## Stated exercise
Can you set out all of the data below as a numbered list, one line per item, with the blank lines left out?

Dataset entries:
+ + + +

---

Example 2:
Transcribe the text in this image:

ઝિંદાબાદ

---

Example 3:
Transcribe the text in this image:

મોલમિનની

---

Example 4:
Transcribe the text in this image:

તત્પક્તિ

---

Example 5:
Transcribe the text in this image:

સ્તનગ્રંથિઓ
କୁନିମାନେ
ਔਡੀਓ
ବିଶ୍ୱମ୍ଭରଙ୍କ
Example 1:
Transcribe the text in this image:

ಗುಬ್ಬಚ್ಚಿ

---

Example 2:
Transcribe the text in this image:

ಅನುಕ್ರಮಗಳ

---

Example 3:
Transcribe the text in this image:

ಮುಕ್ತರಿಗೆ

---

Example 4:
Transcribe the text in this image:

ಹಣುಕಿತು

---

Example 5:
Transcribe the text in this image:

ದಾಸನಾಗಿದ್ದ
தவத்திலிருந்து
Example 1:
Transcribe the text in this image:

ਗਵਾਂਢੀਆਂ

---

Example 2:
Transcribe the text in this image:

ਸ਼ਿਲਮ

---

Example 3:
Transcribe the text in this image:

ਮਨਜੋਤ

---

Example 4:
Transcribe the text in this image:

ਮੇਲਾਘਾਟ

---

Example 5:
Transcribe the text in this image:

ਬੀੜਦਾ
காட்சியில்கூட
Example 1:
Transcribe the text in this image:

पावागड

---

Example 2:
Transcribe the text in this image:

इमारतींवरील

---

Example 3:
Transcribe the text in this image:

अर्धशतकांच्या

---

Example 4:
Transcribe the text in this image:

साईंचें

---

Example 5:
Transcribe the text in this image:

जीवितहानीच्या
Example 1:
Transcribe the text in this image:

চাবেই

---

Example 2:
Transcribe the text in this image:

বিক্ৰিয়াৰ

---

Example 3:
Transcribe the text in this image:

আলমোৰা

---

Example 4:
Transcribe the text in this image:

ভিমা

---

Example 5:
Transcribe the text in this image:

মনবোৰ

+ + + +

## Correct answer
1. ---
2. Example 2:
3. Transcribe the text in this image:
4. ઝિંદાબાદ
5. ---
6. Example 3:
7. Transcribe the text in this image:
8. મોલમિનની
9. ---
10. Example 4:
11. Transcribe the text in this image:
12. તત્પક્તિ
13. ---
14. Example 5:
15. Transcribe the text in this image:
16. સ્તનગ્રંથિઓ
17. କୁନିମାନେ
18. ਔਡੀਓ
19. ବିଶ୍ୱମ୍ଭରଙ୍କ
20. Example 1:
21. Transcribe the text in this image:
22. ಗುಬ್ಬಚ್ಚಿ
23. ---
24. Example 2:
25. Transcribe the text in this image:
26. ಅನುಕ್ರಮಗಳ
27. ---
28. Example 3:
29. Transcribe the text in this image:
30. ಮುಕ್ತರಿಗೆ
31. ---
32. Example 4:
33. Transcribe the text in this image:
34. ಹಣುಕಿತು
35. ---
36. Example 5:
37. Transcribe the text in this image:
38. ದಾಸನಾಗಿದ್ದ
39. தவத்திலிருந்து
40. Example 1:
41. Transcribe the text in this image:
42. ਗਵਾਂਢੀਆਂ
43. ---
44. Example 2:
45. Transcribe the text in this image:
46. ਸ਼ਿਲਮ
47. ---
48. Example 3:
49. Transcribe the text in this image:
50. ਮਨਜੋਤ
51. ---
52. Example 4:
53. Transcribe the text in this image:
54. ਮੇਲਾਘਾਟ
55. ---
56. Example 5:
57. Transcribe the text in this image:
58. ਬੀੜਦਾ
59. காட்சியில்கூட
60. Example 1:
61. Transcribe the text in this image:
62. पावागड
63. ---
64. Example 2:
65. Transcribe the text in this image:
66. इमारतींवरील
67. ---
68. Example 3:
69. Transcribe the text in this image:
70. अर्धशतकांच्या
71. ---
72. Example 4:
73. Transcribe the text in this image:
74. साईंचें
75. ---
76. Example 5:
77. Transcribe the text in this image:
78. जीवितहानीच्या
79. Example 1:
80. Transcribe the text in this image:
81. চাবেই
82. ---
83. Example 2:
84. Transcribe the text in this image:
85. বিক্ৰিয়াৰ
86. ---
87. Example 3:
88. Transcribe the text in this image:
89. আলমোৰা
90. ---
91. Example 4:
92. Transcribe the text in this image:
93. ভিমা
94. ---
95. Example 5:
96. Transcribe the text in this image:
97. মনবোৰ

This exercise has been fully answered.